══ Texte choisi

Le co-développement c'est la gestion partagée et l'action à la source pour améliorer les conditions de vie. Cela parait évident, et pourtant ce n'est pas du tout le chemin de nos politiques actuelles. Il nous faut accompagner les nouvelles autorités issues de la révolution en Tunisie et en Egypte vers le développement démocratique et économique. Les politiques européennes doivent se concentrer sur les projets qui visent à créer de l'emploi et dynamiser l'économie. De manière plus générale, le co-développement doit à la fois se concentrer sur le rétablissement d'une agriculture de proximité car il faut en finir avec la monoculture et l'agriculture d'exportation qui ont produit des dégâts irrémédiables dans les pays en développement et promouvoir un développement économique auto centré, destiné aux populations locales.
Il s'agit aussi d'améliorer la gestion de l'aide au développement; de nombreuses études mais aussi les milliards «retrouvés» récemment chez Z.Ben Ali et H.Moubarak nous confortent dans l'idée qu'une partie des fonds accordés par l'UE et d'autres instances ne parviennent pas jusqu'à leurs destinataires. Il est extrêmement difficile d'assurer le suivi concret des aides et encore plus d'apparaître en donneur de leçons alors même qu'à cet égard les pays africains n'ont pas le monopole du détournement des fonds et de la corruption (les exemples sont nombreux en Europe). Le suivi des aides reste cependant une tâche essentielle, que l'UE s'efforce de réaliser sur son propre territoire, et qui doit être une réalité partout où des fonds sont accordés sur des projets précis.

════

### [Essayez]
Reprenez le passage du texte sur le co-développement qui commence par « Il s'agit aussi » et s'arrête après « des projets précis. », en le mettant à jour : « corruption » y devient « fraude ».

══ Données étudiées

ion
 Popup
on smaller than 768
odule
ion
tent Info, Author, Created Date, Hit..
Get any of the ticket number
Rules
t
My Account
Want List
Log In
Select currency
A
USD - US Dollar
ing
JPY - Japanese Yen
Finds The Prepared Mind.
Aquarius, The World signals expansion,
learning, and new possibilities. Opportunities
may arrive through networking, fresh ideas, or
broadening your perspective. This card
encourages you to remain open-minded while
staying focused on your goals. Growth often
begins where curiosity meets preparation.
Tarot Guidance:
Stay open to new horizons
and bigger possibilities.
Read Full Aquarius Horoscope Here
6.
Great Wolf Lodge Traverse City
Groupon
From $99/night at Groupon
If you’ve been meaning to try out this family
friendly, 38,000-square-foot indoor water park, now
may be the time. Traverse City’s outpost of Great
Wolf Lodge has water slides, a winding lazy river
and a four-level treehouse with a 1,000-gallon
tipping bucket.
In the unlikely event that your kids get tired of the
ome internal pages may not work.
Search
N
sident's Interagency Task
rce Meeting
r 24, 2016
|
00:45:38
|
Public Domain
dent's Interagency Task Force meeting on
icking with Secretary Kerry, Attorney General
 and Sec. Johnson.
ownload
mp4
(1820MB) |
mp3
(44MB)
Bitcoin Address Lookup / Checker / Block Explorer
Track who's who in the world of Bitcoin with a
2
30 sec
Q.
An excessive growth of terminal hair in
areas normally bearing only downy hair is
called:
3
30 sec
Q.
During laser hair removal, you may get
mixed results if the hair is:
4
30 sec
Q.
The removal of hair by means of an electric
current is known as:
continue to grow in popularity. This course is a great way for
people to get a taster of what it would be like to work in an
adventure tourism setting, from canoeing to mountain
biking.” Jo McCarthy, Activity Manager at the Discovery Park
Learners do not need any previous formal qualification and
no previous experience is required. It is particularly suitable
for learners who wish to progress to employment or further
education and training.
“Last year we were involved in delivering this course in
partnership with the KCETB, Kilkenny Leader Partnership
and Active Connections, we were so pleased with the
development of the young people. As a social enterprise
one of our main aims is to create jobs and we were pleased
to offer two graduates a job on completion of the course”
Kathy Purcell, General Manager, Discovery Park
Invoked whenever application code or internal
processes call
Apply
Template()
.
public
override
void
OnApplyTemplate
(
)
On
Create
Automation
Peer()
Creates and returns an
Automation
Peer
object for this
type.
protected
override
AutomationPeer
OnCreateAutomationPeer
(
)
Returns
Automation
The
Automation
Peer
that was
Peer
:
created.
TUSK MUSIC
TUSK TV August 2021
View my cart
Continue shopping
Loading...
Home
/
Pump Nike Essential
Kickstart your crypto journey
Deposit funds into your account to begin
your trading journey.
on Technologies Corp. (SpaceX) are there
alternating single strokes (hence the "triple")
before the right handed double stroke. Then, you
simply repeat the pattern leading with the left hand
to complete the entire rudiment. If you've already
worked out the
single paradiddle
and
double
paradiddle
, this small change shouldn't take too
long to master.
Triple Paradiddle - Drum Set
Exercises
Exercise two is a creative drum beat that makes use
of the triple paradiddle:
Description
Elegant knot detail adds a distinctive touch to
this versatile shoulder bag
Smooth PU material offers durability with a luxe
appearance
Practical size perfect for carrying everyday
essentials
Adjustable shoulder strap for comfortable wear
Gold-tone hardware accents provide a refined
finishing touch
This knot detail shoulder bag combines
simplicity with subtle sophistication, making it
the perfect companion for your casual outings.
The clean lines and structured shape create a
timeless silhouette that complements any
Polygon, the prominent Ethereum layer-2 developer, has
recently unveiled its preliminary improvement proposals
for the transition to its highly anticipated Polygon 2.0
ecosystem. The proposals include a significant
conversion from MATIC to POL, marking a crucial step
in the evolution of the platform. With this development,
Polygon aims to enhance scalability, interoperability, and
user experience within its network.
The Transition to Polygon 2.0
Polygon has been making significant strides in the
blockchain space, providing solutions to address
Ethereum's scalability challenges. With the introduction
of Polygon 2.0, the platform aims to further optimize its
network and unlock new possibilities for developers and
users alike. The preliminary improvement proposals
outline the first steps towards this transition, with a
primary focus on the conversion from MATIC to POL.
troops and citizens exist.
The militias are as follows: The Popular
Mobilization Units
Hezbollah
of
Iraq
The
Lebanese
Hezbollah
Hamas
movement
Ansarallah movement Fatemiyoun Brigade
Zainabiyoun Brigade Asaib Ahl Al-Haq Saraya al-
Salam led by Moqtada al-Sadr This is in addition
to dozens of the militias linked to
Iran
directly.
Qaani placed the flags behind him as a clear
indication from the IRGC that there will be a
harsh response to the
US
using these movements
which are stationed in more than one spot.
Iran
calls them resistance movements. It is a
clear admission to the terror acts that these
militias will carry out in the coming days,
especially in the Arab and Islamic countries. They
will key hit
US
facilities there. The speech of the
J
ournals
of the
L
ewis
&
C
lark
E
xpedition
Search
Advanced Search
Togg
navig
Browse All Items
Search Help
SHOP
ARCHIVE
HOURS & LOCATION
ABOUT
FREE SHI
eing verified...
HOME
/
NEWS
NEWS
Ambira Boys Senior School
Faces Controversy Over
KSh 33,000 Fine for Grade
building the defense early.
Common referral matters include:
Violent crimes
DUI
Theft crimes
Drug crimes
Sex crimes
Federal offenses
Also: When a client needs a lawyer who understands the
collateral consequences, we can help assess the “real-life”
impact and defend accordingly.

════

### [La réponse]
Il s'agit aussi d'améliorer la gestion de l'aide au développement; de nombreuses études mais aussi les milliards «retrouvés» récemment chez Z.Ben Ali et H.Moubarak nous confortent dans l'idée qu'une partie des fonds accordés par l'UE et d'autres instances ne parviennent pas jusqu'à leurs destinataires. Il est extrêmement difficile d'assurer le suivi concret des aides et encore plus d'apparaître en donneur de leçons alors même qu'à cet égard les pays africains n'ont pas le monopole du détournement des fonds et de la fraude (les exemples sont nombreux en Europe). Le suivi des aides reste cependant une tâche essentielle, que l'UE s'efforce de réaliser sur son propre territoire, et qui doit être une réalité partout où des fonds sont accordés sur des projets précis.